§ TEXTO DO DOCUMENTO
^^^^^^^^
Discurso durante a 127ª Sessão Não Deliberativa, no Senado Federal

Enumeração de questões cruciais para o momento vivido pelo país, que não estão sendo discutidas na campanha eleitoral, nem no Congresso Nacional.

Autor
Roberto Saturnino (PT - Partido dos Trabalhadores/RJ)
Nome completo: Roberto Saturnino Braga
Casa
Senado Federal
Tipo
Discurso
Resumo por assunto
ELEIÇÕES. POLITICA NACIONAL. GOVERNO FEDERAL, ATUAÇÃO.:
  • Enumeração de questões cruciais para o momento vivido pelo país, que não estão sendo discutidas na campanha eleitoral, nem no Congresso Nacional.
Publicação
Publicação no DSF de 08/08/2006 - Página 26221
Assunto
Outros > ELEIÇÕES. POLITICA NACIONAL. GOVERNO FEDERAL, ATUAÇÃO.
^^^^^^^^
§ DADOS EXTRAÍDOS
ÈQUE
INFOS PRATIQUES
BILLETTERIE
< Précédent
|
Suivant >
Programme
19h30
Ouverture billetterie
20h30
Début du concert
^^^^^^^^
§ TAREFA PROPOSTA 1
Transcreva o trecho do texto do documento entre "Discurso durante a" e "Partido dos Trabalhadores/RJ)", inclusive.
§ TAREFA PROPOSTA 2
Segundo o texto do documento, em que data e em que página do DSF o discurso foi publicado?
§ TAREFA PROPOSTA 3
Dê sequência ao texto do documento sobre o discurso de Roberto Saturnino no Senado Federal a partir da última linha apresentada.

§ RESPOSTA 1
Discurso durante a 127ª Sessão Não Deliberativa, no Senado Federal

Enumeração de questões cruciais para o momento vivido pelo país, que não estão sendo discutidas na campanha eleitoral, nem no Congresso Nacional.

Autor
Roberto Saturnino (PT - Partido dos Trabalhadores/RJ)

§ RESPOSTA 2
Em 08/08/2006, na página 26221.

§ RESPOSTA 3
Indexação
  • NECESSIDADE, DEBATE, CAMPANHA ELEITORAL, FUNÇÃO, ESTADO, ATUAÇÃO, EMPRESA ESTATAL, POLITICA DE DESENVOLVIMENTO, ALTERNATIVA, PRIVATIZAÇÃO, ESPECIFICAÇÃO, POSSIBILIDADE, CRIAÇÃO, EMPRESA, INCENTIVO, Biodiesel, DECISÃO, CONTINUAÇÃO, DISTRIBUIÇÃO DE RENDA, BOLSA FAMILIA.
  • COMENTARIO, ESTUDO, BANCO NACIONAL DO DESENVOLVIMENTO ECONOMICO E SOCIAL (BNDES), JUSTIFICAÇÃO, AUMENTO, GASTOS PUBLICOS, PROGRAMA ASSISTENCIAL, AUSENCIA, CRESCIMENTO, CUSTEIO, BUROCRACIA.
  • IMPORTANCIA, DEBATE, CAMPANHA ELEITORAL, DIRETRIZ, POLITICA EXTERNA, ESPECIFICAÇÃO, MERCADO COMUM DO SUL (MERCOSUL), AREA DE LIVRE COMERCIO DAS AMERICAS (ALCA), GRUPO, PAIS EM DESENVOLVIMENTO.
  • CRITICA, CONGRESSO NACIONAL, IMPRENSA, CANDIDATO, PRESIDENCIA DA REPUBLICA, EXCLUSIVIDADE, DISCURSO, ASSUNTO, CORRUPÇÃO, AUSENCIA, DEBATE, PROBLEMAS BRASILEIROS, FAVORECIMENTO, ELEIÇÕES, COMENTARIO, ARTIGO DE IMPRENSA, JORNAL, O GLOBO, ESTADO DO RIO DE JANEIRO (RJ), DENUNCIA, SITUAÇÃO.
  • ANALISE, PERDA, ETICA, SOCIEDADE CIVIL, FALTA, SOLIDARIEDADE, COMUNIDADE.
  • ELOGIO, GOVERNO FEDERAL, BUSCA, JUSTIÇA SOCIAL, CONCLAMAÇÃO, AMPLIAÇÃO, DEBATE.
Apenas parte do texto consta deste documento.